Negatives Interest Rates, part II: Et tu, Uncle Sam?

Negative Interest Rates
by Ryan W. Smith
In March 2016, the Federal Reserve asked big banks to begin looking at the potential impact negative interest rates would have for stress tests. While this practice of paying money to a bank to hold money is very new, it has already been implemented in certain areas of the world, namely Japan and Europe. The concept, however, is still so new that unintended consequences are only now being uncovered.
This is the second of a three-part series exploring Negative Interest Rates and their potential impact.

Many analysts have worried openly about the possible impact of a negative interest rate environment in the United States. Results of the continuing live experiment in negative interest rates have been mixed around the world, with smaller central banks achieving some positive outcomes while larger central banks like the ECB and Bank of Japan have had less positive outcomes. These outcomes have caused much consternation in the U.S. What happens if the largest global economy has to implement negative interest rates? The truth is that no one, including the Federal Reserve, knows the answer.
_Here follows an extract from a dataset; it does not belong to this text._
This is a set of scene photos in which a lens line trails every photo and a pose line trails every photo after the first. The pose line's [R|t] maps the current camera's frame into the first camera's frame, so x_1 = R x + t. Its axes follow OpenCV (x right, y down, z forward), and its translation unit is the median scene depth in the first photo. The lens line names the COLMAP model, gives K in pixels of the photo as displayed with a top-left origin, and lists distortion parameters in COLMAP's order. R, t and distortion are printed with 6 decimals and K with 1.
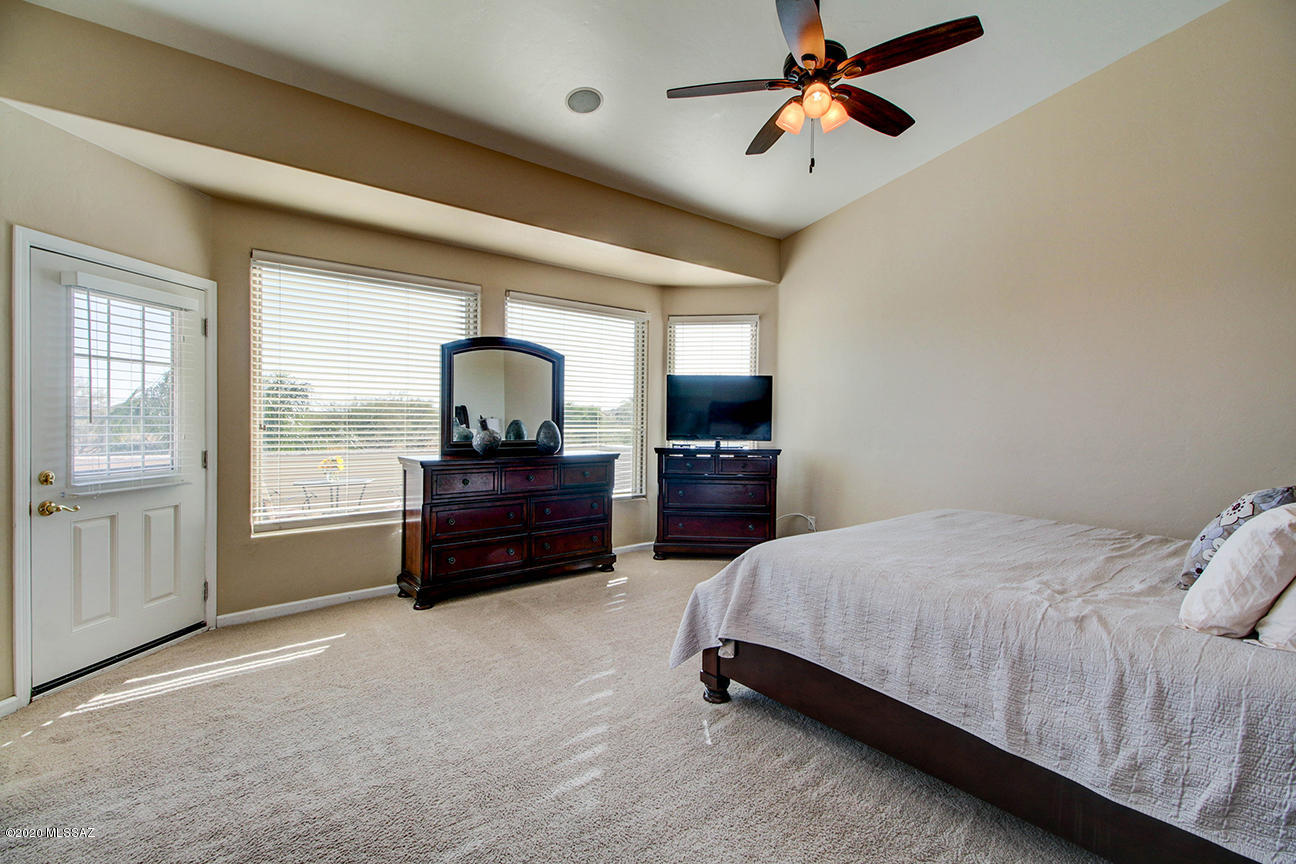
lens RADIAL K [[610.5, 0, 647.3], [0, 610.5, 425.7], [0, 0, 1]] dist [0.011504, -0.000312]
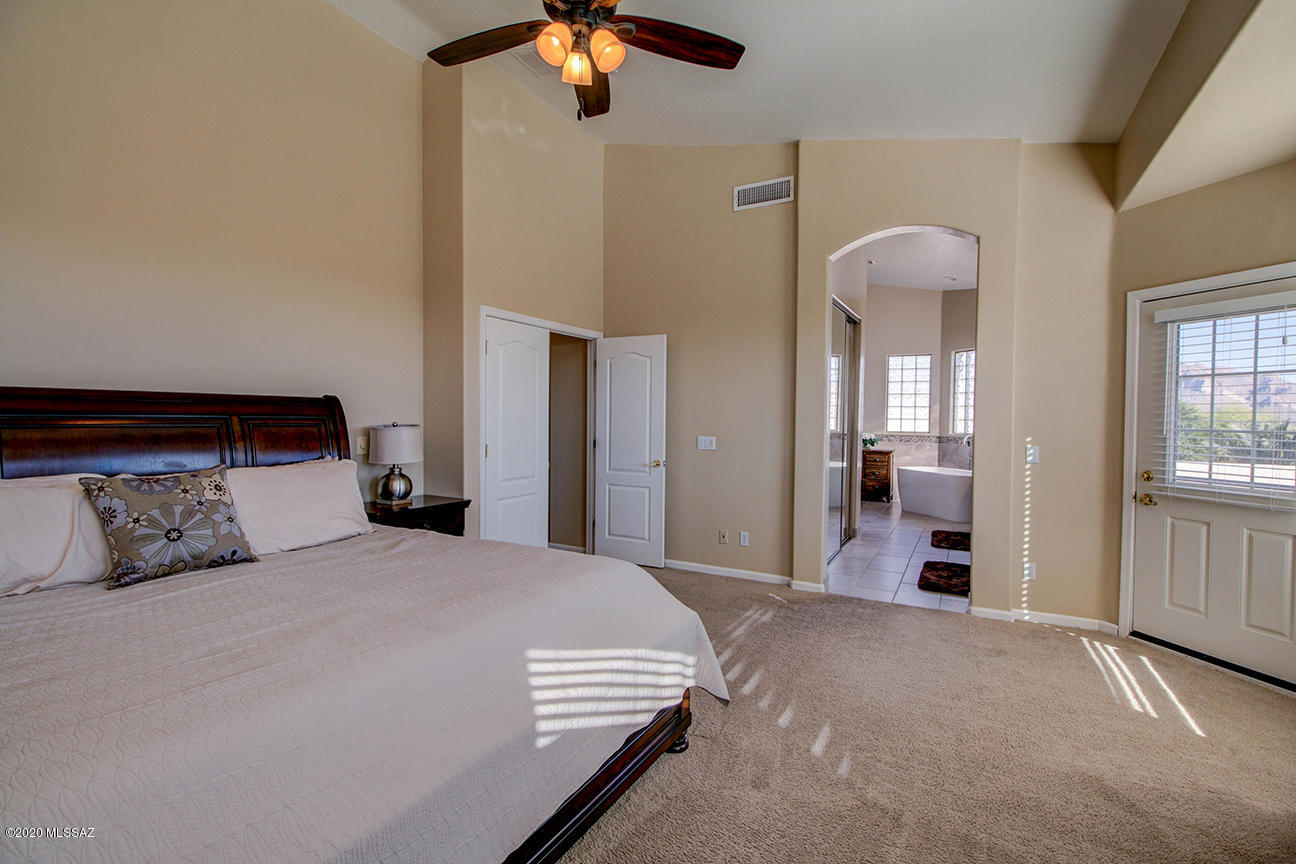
lens RADIAL K [[610.5, 0, 647.3], [0, 610.5, 425.7], [0, 0, 1]] dist [0.011504, -0.000312]
pose [[-0.934525, -0.019506, -0.355364, 0.448010], [-0.030116, 0.999250, 0.024350, -0.019273], [0.354622, 0.033457, -0.934411, 1.742896]]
For years, Fed members have been speaking in near-unison about rate hikes and a growing economy. Their rate hike from a 0% rate in December 2015 was the first hike of any kind in nearly a decade, with members of the Fed talking en masse about four additional hikes in 2016. After deciding not to raise rates at their recent June meeting, many Fed members have reduced their expectations to one rate hike in 2016 while simultaneously saying it is just as likely there will be no additional hikes this year.
Central banks increasing interest rates is usually a signal for a strengthening economy since higher rates have been historically shown to reduce loans and pump the brakes on a heated economic period, hopefully elongating the good times. However, most on Wall Street felt angst at the beginning of the Federal Reserve’s rate hike policy. Many felt that the first rise should have been announced at the Fed’s September 2015 meeting.
If the economy is doing better, i.e. achieving more consistent and sustainable growth, then why wait to hike? Analysts are especially concerned since early all studies regarding the implementation of Fed policy show that it takes 6-9 months for the impact of a rate hike to show in the general economy.
It is easy to see why the Federal Reserve is cautious, however. Unemployment has been decreasing steadily, but slowly, since 2009, with new job growth continuing and the unemployment rate remaining steady near 5.0%. The unemployment rate dipped to 4.7% in May, but the rate has remained between 4.9-5.1%* since August 2015 for the most part. For both June and July the unemployment rate was 4.9%. In addition, the key Workforce Participation metric has risen from a four decade low of 62.4% in October 2015 but has been 62.7-63.0 for all of 2016**. July’s reading was 62.8%.
The recent rise in the Workforce Participation metric has accounted for the most recent increase in the unemployment rate. Jobs are being created but more people are entering the workforce than are finding these newly created jobs. Overall, these employment numbers can be construed as positive signs for the economy as a whole, variables that underpin a healthy, albeit slowly, growing economy.
A five percent unemployment rate has historically been within the range considered to be full employment, which is generally understood to be between 4 and 5 percent. It is important to note that 10,000 Baby Boomers a day are retiring and leaving the workforce, which does have an impact on both unemployment rate and the Workforce Participation metric.
A stable U.S. dollar (USD) has been mentioned as a positive as well, with exports at record levels. The USD has been between 1.05 and 1.14 Euros for over a year and between 101-111 Yen since mid-2014. Currently exchanges are at the higher end of those levels, i.e. an expensive dollar, causing worry in the markets that stability might disappear as the world economy has a negative impact on U.S. growth.
These concerns are especially prudent if U.S. growth disappears or a recession begins, and they would be exacerbated if negative interest rates are introduced in the U.S. as a response to a recession or disappearance of growth.
Despite unemployment back inside a historically good range for eight months and a cheaper U.S. dollar for a few months longer, the Federal Reserve did not follow through with its four-hikes in 2016 pledge. Thus far, through five 2016 meetings (January, March, April, June and July) there have been no additional hikes and many board members who previously said there would only be two hikes, maximum, are now saying there might only one and that is not a given. Many analysts believe will be no more rate hikes until 2017 at the earliest.
Counter-balancing good unemployment and currency numbers are corporate profitability, stock index stagnation, the wide variance between economic plans of the two political parties during a Presidential campaign, worldwide currency issues along with the negative interest rates and stagnation in Japan and Europe.
Many worry that these counter-balances easily tilt the see-saw in favor of recession in the United States, which they fear will eventually lead to the introduction of negative interest rates in what is still the world’s largest economy.